Barry Harris Trio
(Pizza Express, Dean Street, July 16th 2013. Review by Andrew Cartmel)
This gig was a personal pilgrimage. My first ever experience of a genuine jazz classic — or, at least one that wasn’t Kind of Blue– was the 1961 Moodsville album Eastern Sounds by Detroit tenor man Yusef Lateef, with its two marvellous, delicate love themes (from Spartacus and The Robe). The haunting and hypnotic beauty of those tunes owed a great deal to the sparse perfection of the piano playing by one Barry Harris, another stalwart of the thriving Detroit bebop scene.
That encounter led me to seek out Japanese reissues of his classic Riverside trio albums like At the Jazz Workshop (1960) and Preminado (1961), to track down rarities like his long forgotten 1975 duet album Don’t Look Back with vocalist David Allen on the Xanadu label — Barry Harris can accompany a singer as well as he does everything else in the jazz universe.
For decades Harris has remained up there in my jazz pantheon, with the likes of Bill Evans and Oscar Peterson. But with one crucial difference: Harris, still spry and adroit at 83, remains among us.
The pianist completed his annual London residency last night in the midst of a very un-English heat wave. The air conditioning was on full blast at Soho’s Pizza Express but it was still hot under the lights of the bandstand and Harris decided to shuck off his jacket. “Is this the shirt with the hole in it?” he wondered, as he casually played some striptease music to accompany himself.

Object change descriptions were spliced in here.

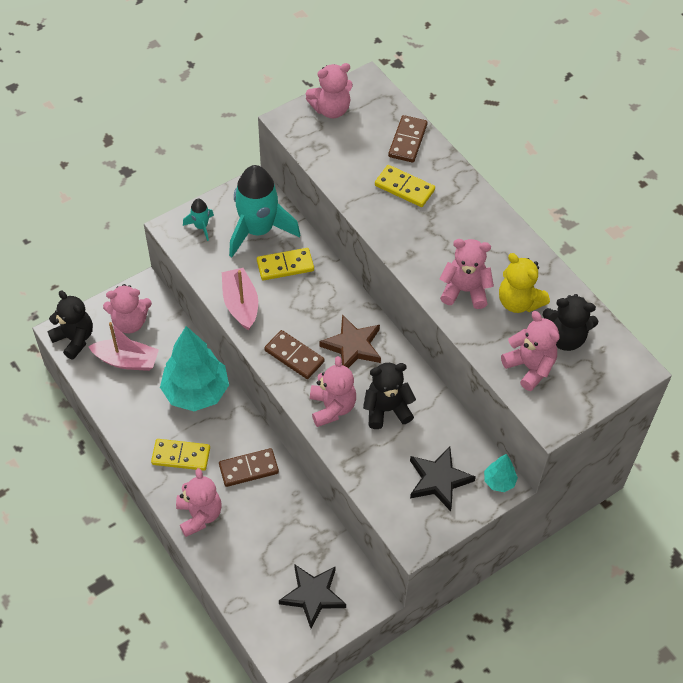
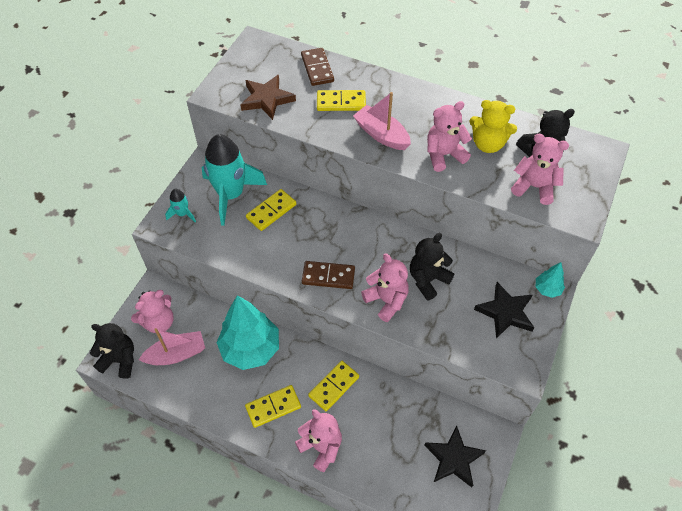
camera: 30 degrees left, 0 degrees up
brown domino [219,448,279,487] -> yellow domino [308,361,359,411]
pink boat [222,268,258,331] -> pink boat moved to [353,92,411,150]
pink teddy bear [306,63,353,118] -> none
brown star [319,315,381,368] -> brown star moved to [240,75,296,120]

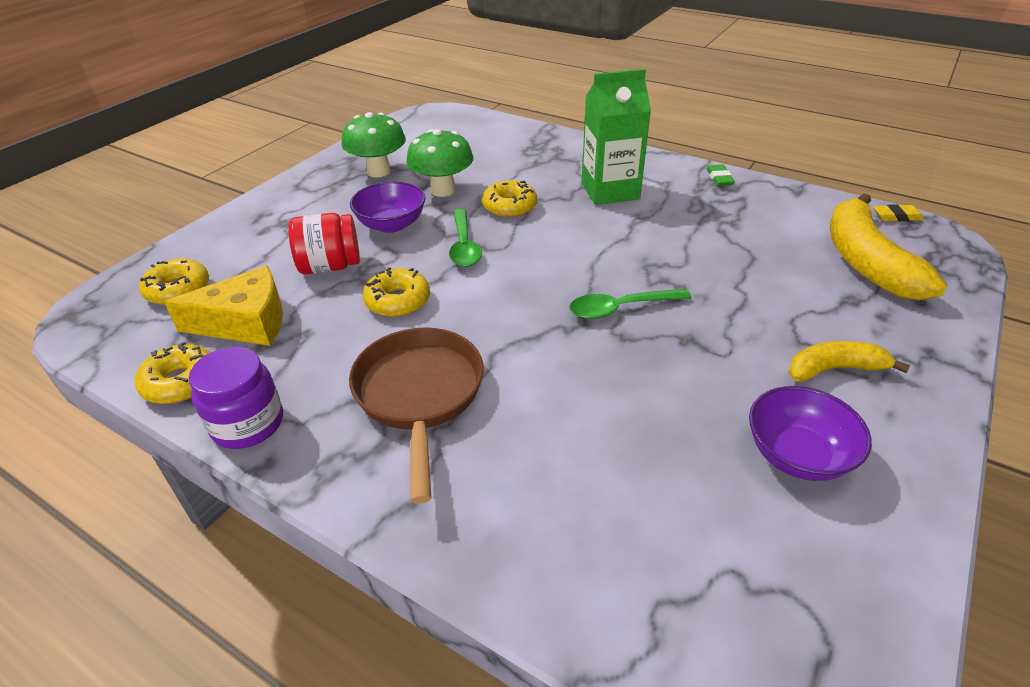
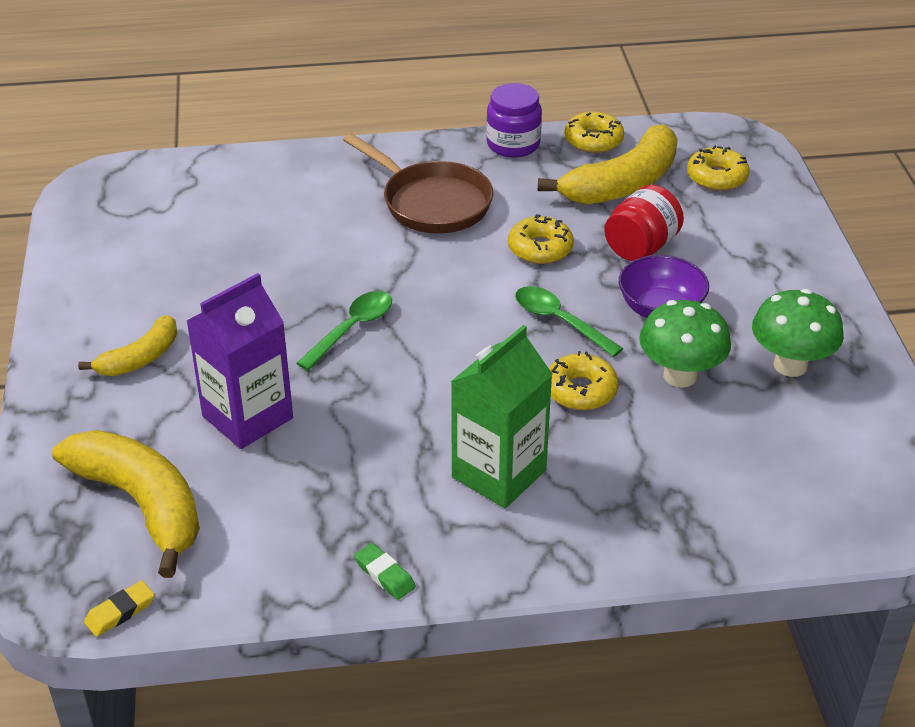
camera: 140 degrees right, 0 degrees up
yellow cheese [164,266,283,346] -> yellow banana [538,124,678,205]
purple bowl [749,386,872,481] -> none
none -> purple carton [187,273,293,449]

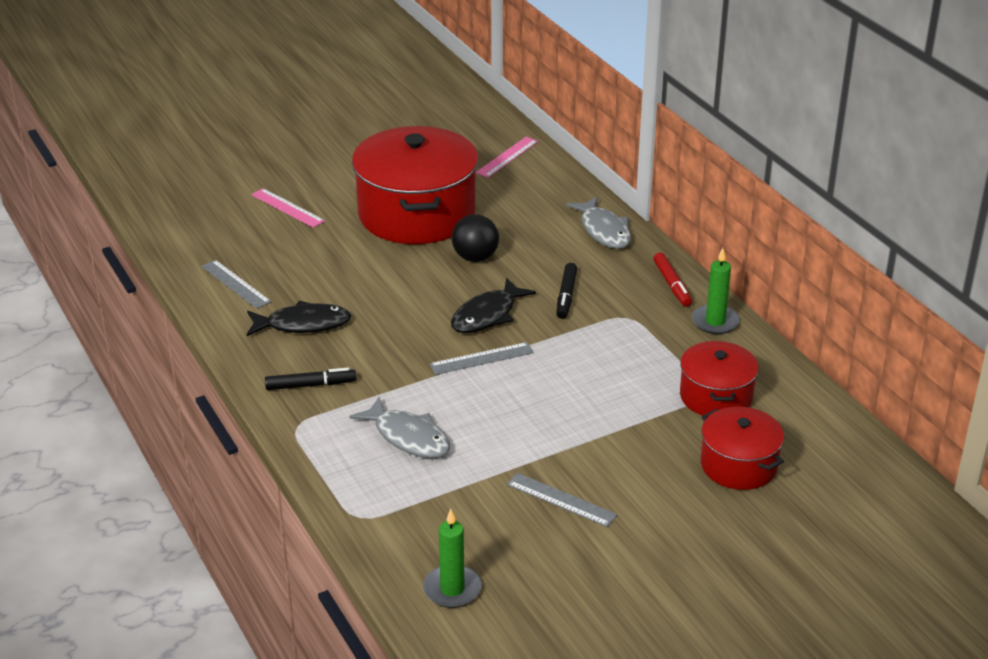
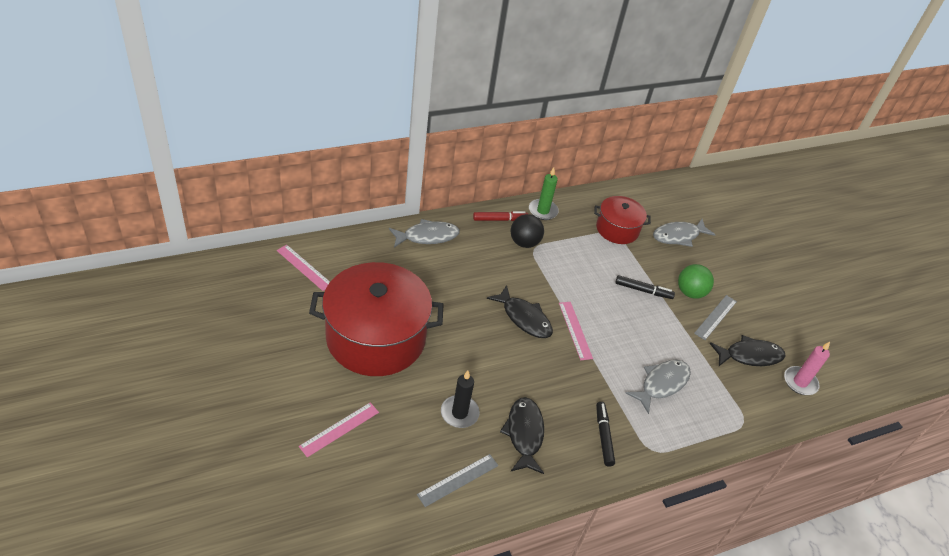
camera: 90 degrees left, 10 degrees up
green candle [423,509,482,608] -> pink candle [784,342,830,395]
grey ruler [429,342,534,375] -> pink ruler [559,302,593,360]
black ball [452,214,499,262] -> black ball moved to [511,214,544,248]
black marker [556,263,577,319] -> black marker moved to [615,275,675,299]
red pot [701,407,784,490] -> grey fish [653,219,716,247]
none -> black candle [441,371,480,428]
none -> green ball [678,264,714,299]
none -> black fish [710,335,785,366]

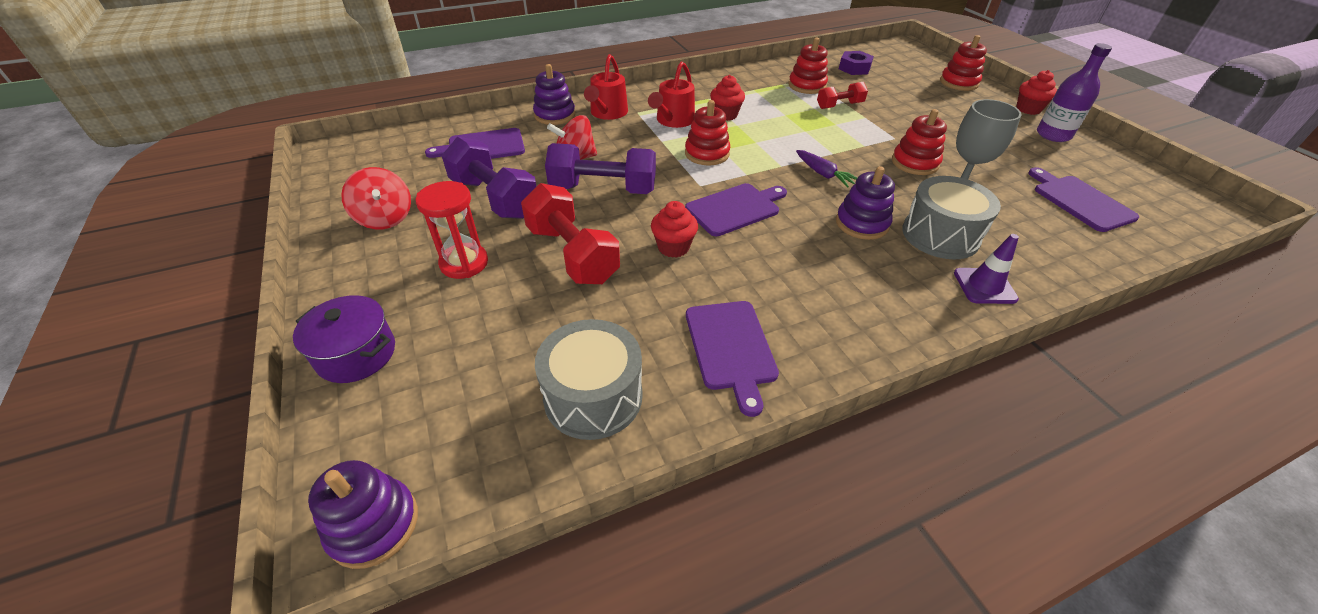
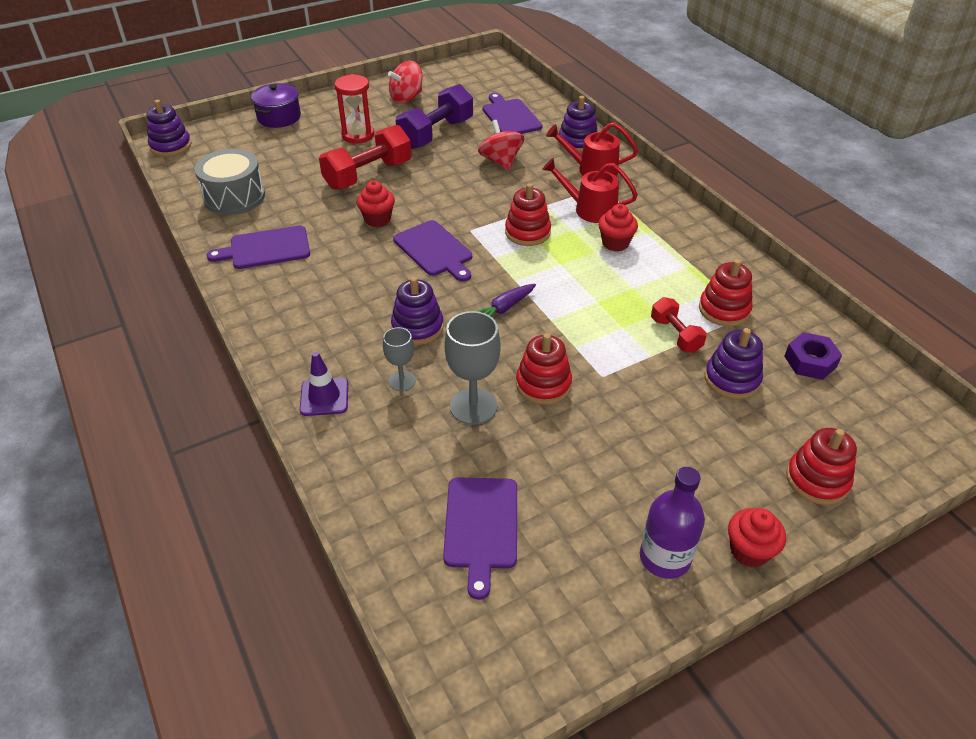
camera: 85 degrees right, 0 degrees up
purple dumbbell [545,143,656,194] -> none
grey drum [902,176,1001,259] -> grey goblet [383,327,416,391]
purple cutting board [1028,167,1139,232] -> purple cutting board turned 120 degrees clockwise [443,478,517,600]
none -> purple stacking toy [704,328,763,399]

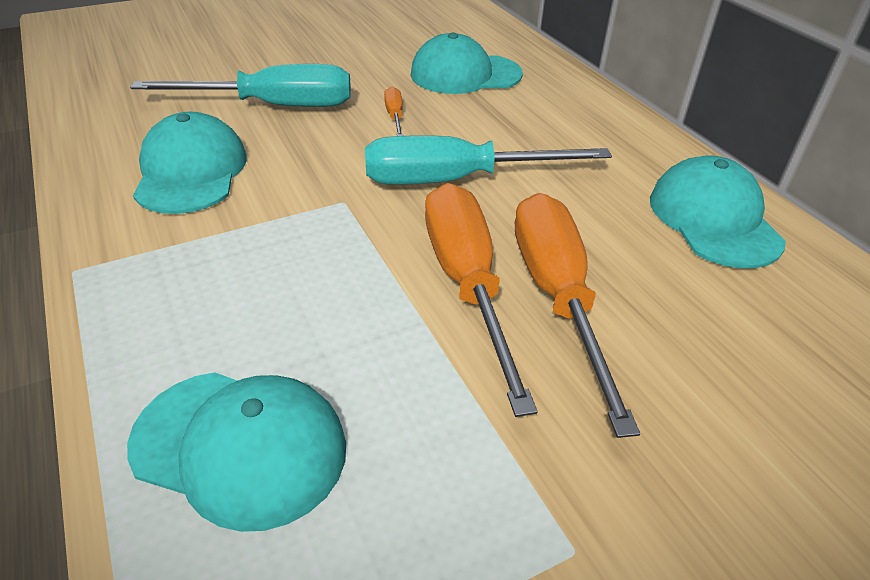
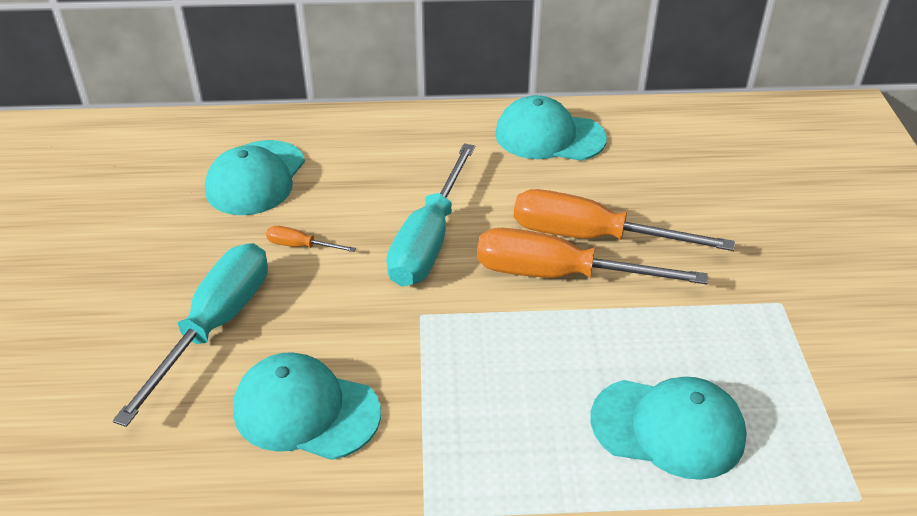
camera: 65 degrees left, 0 degrees up
turquoise cap [127,372,346,532] -> turquoise cap turned 60 degrees clockwise [591,377,747,480]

Supported by the crack duo-chrome British team of Dave Green on bass and Steve Brown on drums, he had been playing for five nights at Pizza Express and was comfortable and pleased to be here. So was the audience. You’ve never heard a restaurant fall silent so quickly as when Harris settled at his piano and began to play. A ghostly tinkling of the keys emerged from the rapt silence before flowing and flowering into a complex skein of chords. Steve Brown was all kick drums and brushes, there was plummy strumming from Dave Green, and then suddenly we were into a beautiful, lingering rendition of Heart and Soul. After Green took a graceful solo the leader guided the tune to its conclusion. “That was an oldie but with some very strange chords,” declared Harris, demonstrating them on the piano. It made you want to hear the piece again.
Barry Harris is one of the last greats of that Detroit jazz scene – Kirk Lightsey, eight years younger than Harris, is another – and he is enjoying a fruitful autumn to his career. He played long articulate runs with a delicate interweaving counterpoint from Green and Brown. The highlight of the set was an extended exploration of Tea for Two. It began with miniaturist notes from Harris and gentle brush strokes from Steve Brown before an abstract tumble of piano chords took us down the rabbit hole into the land of modern jazz, with Dave Green’s thrumming bass underpinning the excursion. Barry Harris smiled at the keyboard. “That’s what you call giving the bass player a little workout,” he said.
Then the number segued into high speed cymbals and machine gun drumming from Brown with lightning Bud Powell runs from Harris. Dave Green was still getting a little workout. “You’ll never forget this Tea for Two,” said Harris, and he was right.
The set also featured George Shearing’s Conception, the world’s shortest version of Salt Peanuts, and a jaunty shuffling take on My Heart Stood Still which had Dave Green and Steve Brown grinning with pleasure as they played follow the leader. “This reminds me of the At The Jazz Workshop,” said my companion blissfully.
But for me the other great standout followed immediately on Tea for Two. “This is what happened when they got through with the tea,” said Barry Harris and then he began to play A Nightingale Sang in Berkeley Square, stating the theme with great, grave beauty and purity. Steve Brown joined in with rapturous slow brushes and Dave Green played deep, warm bass. After some playful experimentation which included taking the piece at lightning tempo the trio returned to the ethereal loveliness of the melody for the ending.
There weren’t any nightingales to be heard in the hot streets of Soho after the gig, just the insistent echo of this world class music, played by a man who is one of the last of his generation but still at the top of his game.